South African prosecutors pressing a murder charge against Oscar Pistorius secured a meeting with Apple officials in the US over accessing potentially crucial evidence on the double-amputee athlete’s locked iPhone, they said.
Pistorius claimed he forgot the password for the phone, one of a number found at his villa after he shot dead girlfriend Reeva Steenkamp on February 14, 2013.
Investigators have been seeking help from Apple through the FBI since last year to get access to the phone, said a spokesman for South Africa’s National Prosecuting Authority.
Investigators from South Africa were last night meeting with officials at Apple’s headquarters in California, said spokesman Nathi Mncube.
Pistorius’s trial starts on Monday, giving both prosecutors and Pistorius’s defence team just days to analyse any information on the iPhone. Prosecutors would be obliged to also give any evidence they find to Pistorius’ lawyers.
‘‘It can only add on the evidence we already have,’’ Mncube said on TV station eNCA. “It cannot be prejudicial to our case. The people concerned, should the evidence be favourable to us, are the defence. Then we have a responsibility to make it available to them as soon as we have it so they can also prepare for the trial.’’

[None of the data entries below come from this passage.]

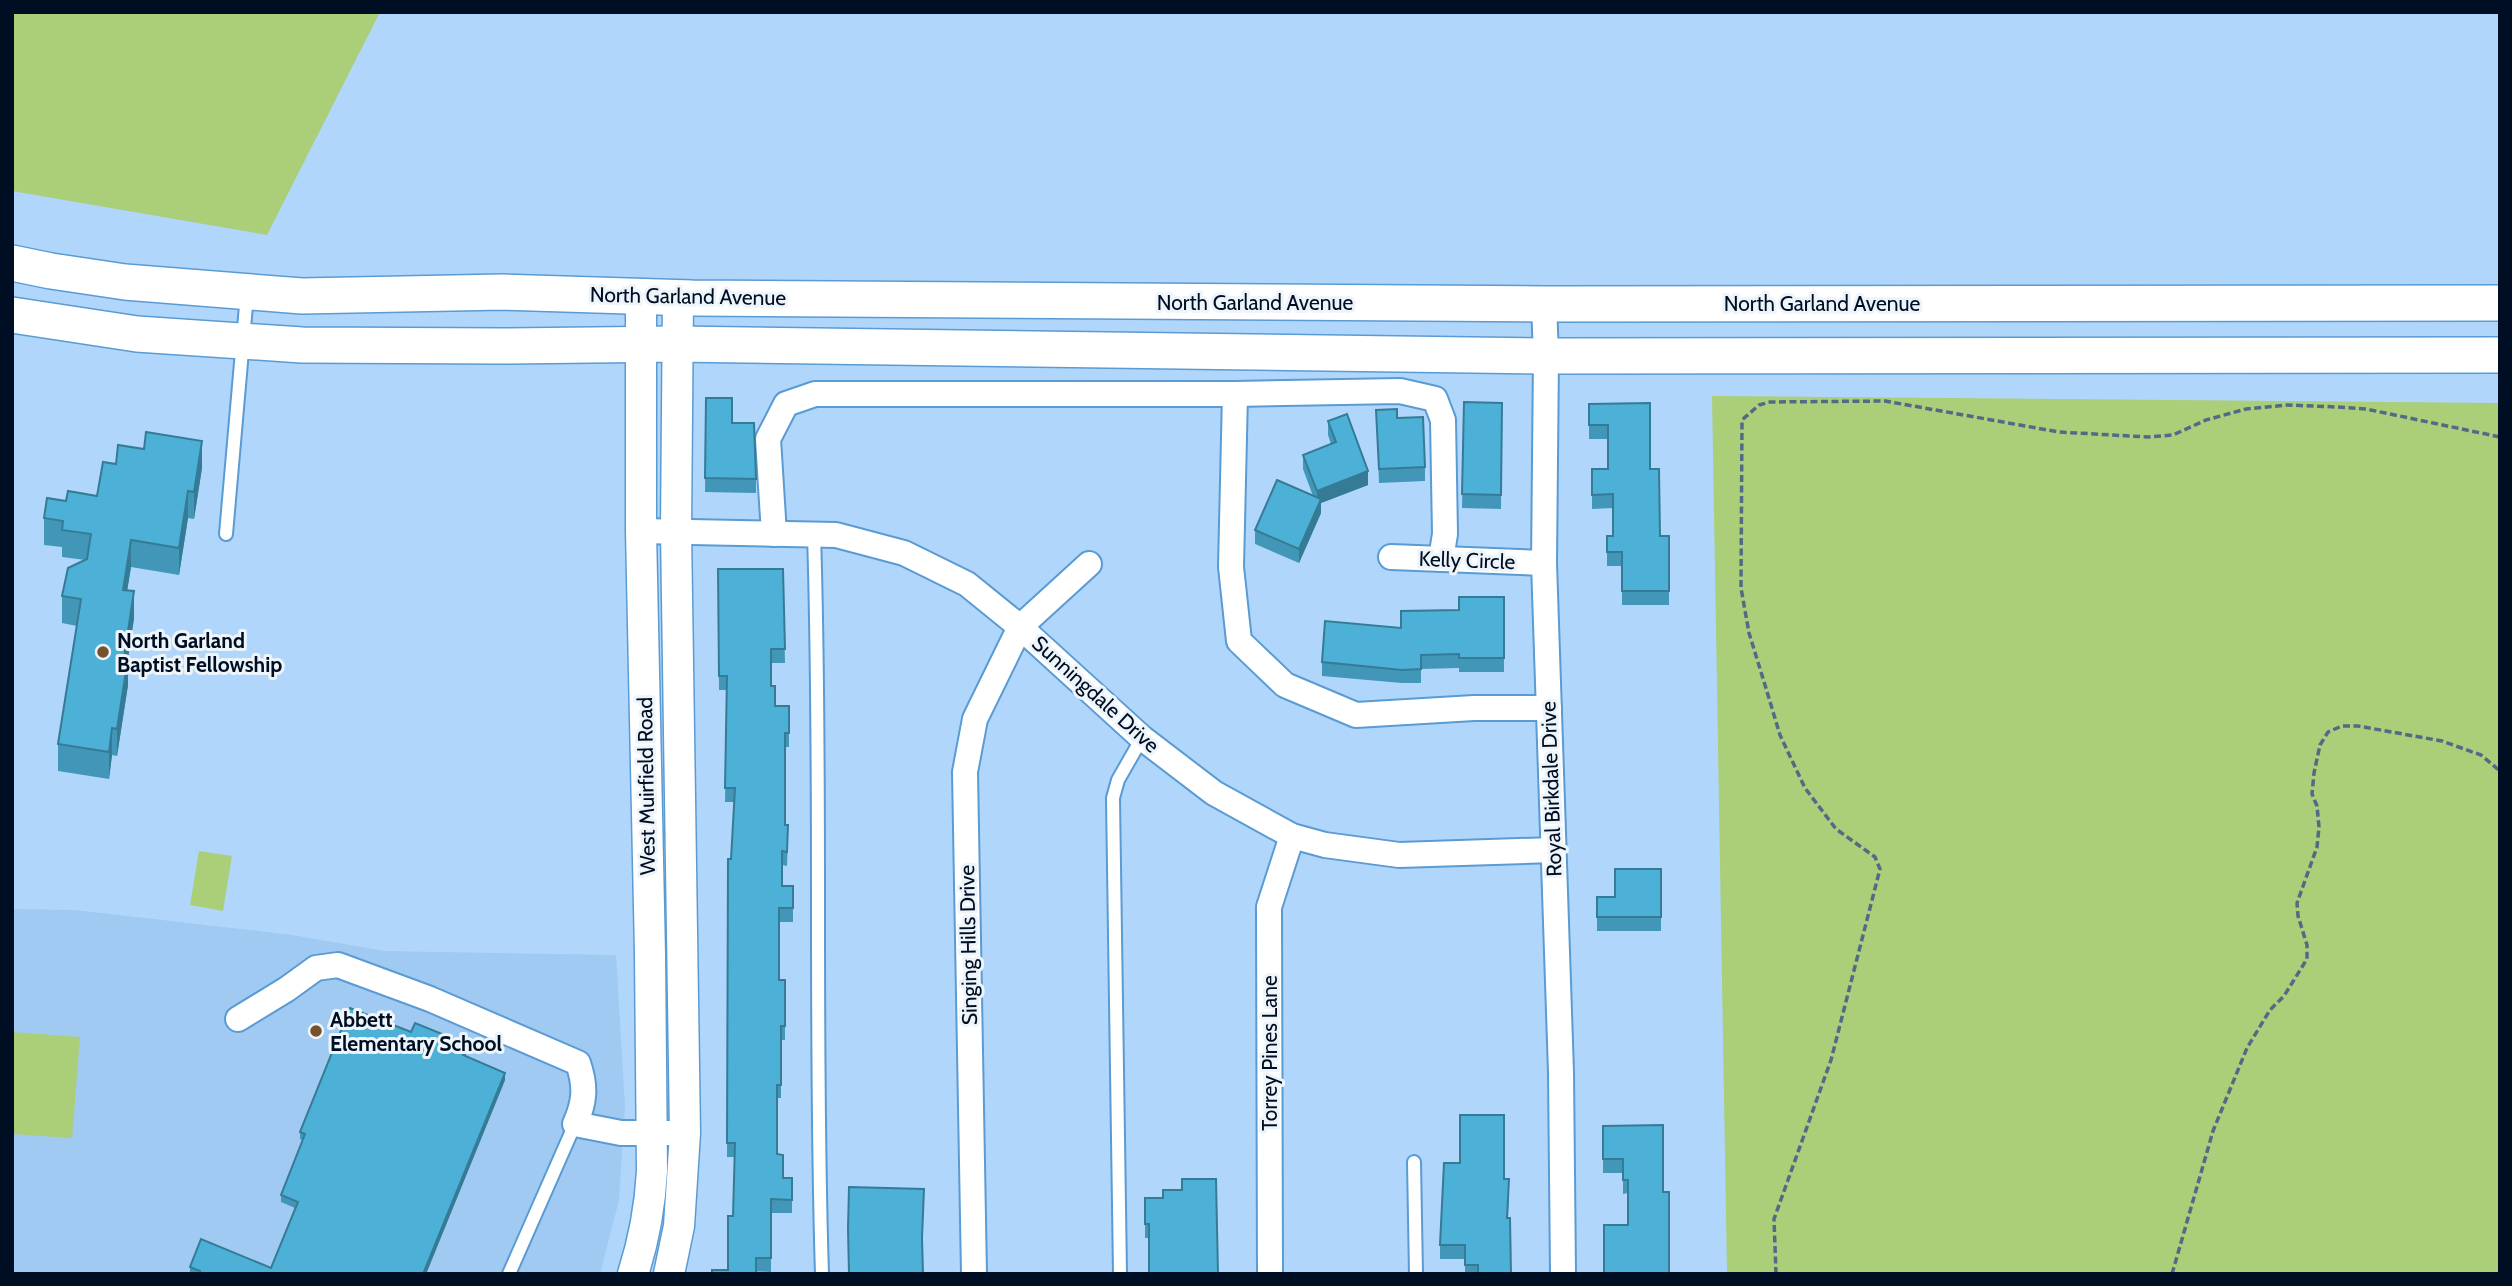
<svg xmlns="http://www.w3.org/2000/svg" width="2512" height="1286" font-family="Cabin,sans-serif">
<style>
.built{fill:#a0caf1}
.green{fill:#abce78}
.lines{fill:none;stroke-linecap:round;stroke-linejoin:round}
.service-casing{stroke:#5a9bd3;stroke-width:16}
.minor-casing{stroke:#5a9bd3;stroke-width:28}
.tertiary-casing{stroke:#5a9bd3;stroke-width:33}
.secondary-casing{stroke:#5a9bd3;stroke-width:38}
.path{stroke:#516b87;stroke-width:3.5;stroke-dasharray:7 3.5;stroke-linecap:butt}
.service{stroke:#fff;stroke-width:12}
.minor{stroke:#fff;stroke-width:24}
.tertiary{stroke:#fff;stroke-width:30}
.secondary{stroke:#fff;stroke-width:35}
.wall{fill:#4297b9}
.shaded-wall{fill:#367b96}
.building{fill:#4db0d7;stroke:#367b96;stroke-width:2}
.poi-dot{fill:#75522b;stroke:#edf4fa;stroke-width:2.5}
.labels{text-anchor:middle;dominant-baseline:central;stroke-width:6;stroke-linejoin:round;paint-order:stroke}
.street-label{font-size:21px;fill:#000e23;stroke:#edf4fa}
.poi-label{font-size:21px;font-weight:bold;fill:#000e23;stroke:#edf4fa;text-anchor:start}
</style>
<rect width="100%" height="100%" fill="#b0d7fb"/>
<polygon class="built" points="12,909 75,910 292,935 385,951 616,955 625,1107 619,1200 600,1274 12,1274"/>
<g class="green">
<polygon points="12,12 380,12 267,235 12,191"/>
<polygon points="1712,396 2500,403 2500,1274 1727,1274"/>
<polygon points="199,851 232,856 223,911 190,905"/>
<polygon points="12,1032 80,1037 72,1138 12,1134"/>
</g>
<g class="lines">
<g class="service-casing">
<g id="service">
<polyline points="226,534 247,294"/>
<path d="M814,535C822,781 814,1028 822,1274"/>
<polyline points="1414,1162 1416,1274"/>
<polyline points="509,1274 575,1124"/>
<polyline points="1120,1274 1113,798 1118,780 1142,738"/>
</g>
</g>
<g class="minor-casing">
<g id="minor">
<polyline points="1544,304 1546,356 1544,563 1561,1072 1563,1274"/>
<polyline points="1235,394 1231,567 1239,641 1285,685 1356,715 1474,708 1549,708"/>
<polyline points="641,531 836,535 904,553 967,584 1020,627 1142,738 1214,793 1292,836 1325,845 1399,855 1553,850"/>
<polyline points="774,534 768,439 786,404 815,394 1235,394 1400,391 1435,399 1443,420 1445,534 1441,559"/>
<polyline points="1391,557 1544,563"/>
<path d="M238,1019L287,989L316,968L338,965L430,999L578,1063C586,1086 585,1102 575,1124L621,1133H685"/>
<polyline points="974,1274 965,772 975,719 1020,627 1089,564"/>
<polyline points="1270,1274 1269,907 1292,836"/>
</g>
</g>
<g class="tertiary-casing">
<g id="tertiary">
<path d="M633,1274C644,1240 650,1207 652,1171L650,954L641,531V296"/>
<polyline points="669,1274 679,1226 685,1133 676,530 678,297"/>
</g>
</g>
<g class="secondary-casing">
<g id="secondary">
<polyline points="12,263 51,271 125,282 302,296 503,292 692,298 1544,304 2500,303"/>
<polyline points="12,315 137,334 302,345 504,346 676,344 1544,356 2500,355"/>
</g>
</g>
<g class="path">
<polyline points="1776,1274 1774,1219 1831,1060 1880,869 1875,857 1836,829 1805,788 1780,735 1765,685 1749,633 1741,588 1742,420 1759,405 1770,402 1885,401 2059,432 2148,437 2173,435 2206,420 2246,409 2287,405 2337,407 2366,409 2500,437"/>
<polyline points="2172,1274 2213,1131 2247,1048 2270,1010 2284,996 2307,959 2307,945 2298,916 2297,903 2317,847 2319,827 2317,806 2312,794 2314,773 2320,745 2328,732 2342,726 2358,726 2442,741 2481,755 2500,771"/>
</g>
<use href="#service" class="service"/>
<use href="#minor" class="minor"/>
<use href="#tertiary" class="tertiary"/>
<use href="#secondary" class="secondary"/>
</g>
<g class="wall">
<polygon points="706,398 732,423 756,479 756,493 705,492"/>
<polygon points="1464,402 1502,403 1501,509 1462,508"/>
<polygon points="1589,404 1650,469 1660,536 1669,536 1669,605 1622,605 1622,566 1607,566 1607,536 1613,536 1613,508 1592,509 1592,469 1608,469 1608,439 1589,439"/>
<polygon points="1376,410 1397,418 1425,467 1425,481 1379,483"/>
<polygon points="1328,421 1368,485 1321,503 1321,513 1299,563 1255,544 1255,530 1313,496 1303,469 1303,455 1331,444 1328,435"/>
<polygon points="144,449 202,468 194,519 188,518 179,575 131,567 127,590 134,618 128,658 128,685 117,756 112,755 109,779 58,771 58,744 77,626 62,623 62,596 85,560 62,557 62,547 44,545 44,518 66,501 97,496 116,464"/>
<polygon points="718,569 783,569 785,663 771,663 771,686 775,706 789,706 789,747 785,747 785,825 788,839 787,866 782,865 782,886 793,886 793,922 779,922 779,980 785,980 785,1040 781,1040 781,1098 777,1098 777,1154 783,1178 792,1178 792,1213 771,1213 771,1272 728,1270 733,1216 735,1157 727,1157 728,859 731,859 734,802 725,802 727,690 719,690"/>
<polygon points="1504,597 1504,672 1459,672 1459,668 1421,669 1421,683 1402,683 1322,676 1322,662 1401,628"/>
<polygon points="1661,869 1661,931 1597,931 1597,897 1615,897"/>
<polygon points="411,1032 467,1051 465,1056 505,1080 426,1274 190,1274 190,1267 271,1268 295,1208 281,1202 281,1195 303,1140 300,1139 300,1132"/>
<polygon points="1663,1125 1628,1225 1628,1193 1623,1194 1623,1173 1603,1173 1603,1126"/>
<polygon points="1504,1179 1509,1193 1508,1218 1511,1274 1465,1274 1465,1259 1440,1259 1440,1245"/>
<polygon points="1145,1198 1218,1274 1149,1238 1145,1238"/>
</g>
<g class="shaded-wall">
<polygon points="202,441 202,468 194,519 194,492"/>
<polygon points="1368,471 1368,485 1321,503 1321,513 1299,563 1299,549 1317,505 1317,491"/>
<polygon points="188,491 188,518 179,575 179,548"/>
<polygon points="131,540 131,567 123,617 123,590"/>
<polygon points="134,591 134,618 124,685 124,658"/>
<polygon points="128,658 128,685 117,756 117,729"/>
<polygon points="112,728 112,755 109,779 109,752"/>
<polygon points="467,1044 467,1051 463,1062 463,1055"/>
<polygon points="505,1073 505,1080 426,1274 423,1274"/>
</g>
<g class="building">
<polygon points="706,398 732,398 732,423 754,423 756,479 705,478"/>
<polygon points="1464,402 1502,403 1501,495 1462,494"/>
<polygon points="1650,403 1650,469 1659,469 1660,536 1669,536 1669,591 1622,591 1622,552 1607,552 1607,536 1613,536 1613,494 1592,495 1592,469 1608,469 1608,425 1589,425 1589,404"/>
<polygon points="1397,409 1397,418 1423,417 1425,467 1379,469 1376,410"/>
<polygon points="1347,414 1368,471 1317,491 1303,455 1336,442 1328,421"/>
<polygon points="146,432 202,441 194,492 188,491 179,548 131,540 123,590 134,591 124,658 128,658 117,729 112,728 109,752 58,744 81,599 62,596 68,568 87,559 91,534 62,530 63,521 44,518 47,498 66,501 68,491 97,496 103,462 116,464 118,445 144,449"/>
<polygon points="1277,480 1321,499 1299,549 1255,530"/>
<polygon points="718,569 783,569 785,649 771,649 771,686 775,686 775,706 789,706 789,733 785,733 785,825 788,825 787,852 782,851 782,886 793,886 793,908 779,908 779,980 785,980 785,1026 781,1026 781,1085 777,1085 777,1154 783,1155 783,1178 792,1178 792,1200 771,1199 771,1258 756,1258 756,1274 712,1274 712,1270 728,1270 728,1216 733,1216 735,1143 727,1143 728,859 731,859 735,788 725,788 727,676 719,676"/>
<polygon points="1459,597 1504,597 1504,658 1459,658 1459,654 1421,655 1421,669 1402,670 1322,662 1325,621 1401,628 1401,611 1459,610"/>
<polygon points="1615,869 1661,869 1661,917 1597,917 1597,897 1615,897"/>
<polygon points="350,1008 411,1032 415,1023 467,1044 463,1055 505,1073 423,1274 199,1274 200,1271 190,1267 201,1239 271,1268 298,1202 281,1195 305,1134 300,1132"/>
<polygon points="1460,1115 1504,1115 1504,1179 1509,1179 1507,1218 1510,1218 1511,1274 1478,1274 1478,1265 1465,1265 1465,1245 1440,1245 1444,1163 1460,1163"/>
<polygon points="1663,1125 1663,1192 1669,1192 1669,1274 1604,1274 1604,1225 1628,1225 1628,1180 1623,1180 1623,1159 1603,1159 1603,1126"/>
<polygon points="1182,1179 1216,1179 1218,1274 1149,1274 1149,1224 1145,1224 1145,1198 1163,1198 1163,1190 1182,1190"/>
<polygon points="849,1187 924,1189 922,1238 923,1274 849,1274 848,1229"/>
</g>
<g class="poi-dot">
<circle cx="103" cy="652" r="7"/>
<circle cx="316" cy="1031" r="7"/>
</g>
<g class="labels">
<g class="street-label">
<text transform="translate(688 296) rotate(1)">North Garland Avenue</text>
<text x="1255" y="302">North Garland Avenue</text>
<text x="1822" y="303">North Garland Avenue</text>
<text transform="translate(1467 560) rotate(2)">Kelly Circle</text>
<text transform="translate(1096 694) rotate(42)">Sunningdale Drive</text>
<text transform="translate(646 786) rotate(-91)">West Muirfield Road</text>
<text transform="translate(1551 789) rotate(-92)">Royal Birkdale Drive</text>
<text transform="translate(968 945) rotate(-91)">Singing Hills Drive</text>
<text transform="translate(1269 1053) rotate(-90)">Torrey Pines Lane</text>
</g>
<g class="poi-label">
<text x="117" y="640">North Garland<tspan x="117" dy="24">Baptist Fellowship</tspan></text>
<text x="330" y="1019">Abbett<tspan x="330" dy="24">Elementary School</tspan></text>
</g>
</g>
<rect width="2512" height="1286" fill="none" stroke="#000e23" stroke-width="28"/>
</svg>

The prosecution maintains Pistorius had a fight with Ms Steenkamp before killing her, a cornerstone of its case, and information on the Olympian’s phone may shed light on events before the pre-dawn shooting. Pistorius says he shot the model and reality TV star after mistaking her for a dangerous intruder.
Mncube wouldn’t comment on what prosecutors might be looking for on the phone. But even without access to it, Mncube said the state had enough evidence to support the charge of premeditated murder. Court documents indicate prosecutors are expected to build much of their case against the world-famous runner on witnesses who the state claims will testify to hearing a woman in Pistorius’s house screaming before the sound of gunshots.
That suggests a fight and contradicts Pistorius’s version of events.
Prosecutors also will likely try to use the trajectory of the bullets from the four shots fired by Pistorius through a toilet door to show he intended to kill Ms Steenkamp and was not fearful and acting in self- defence.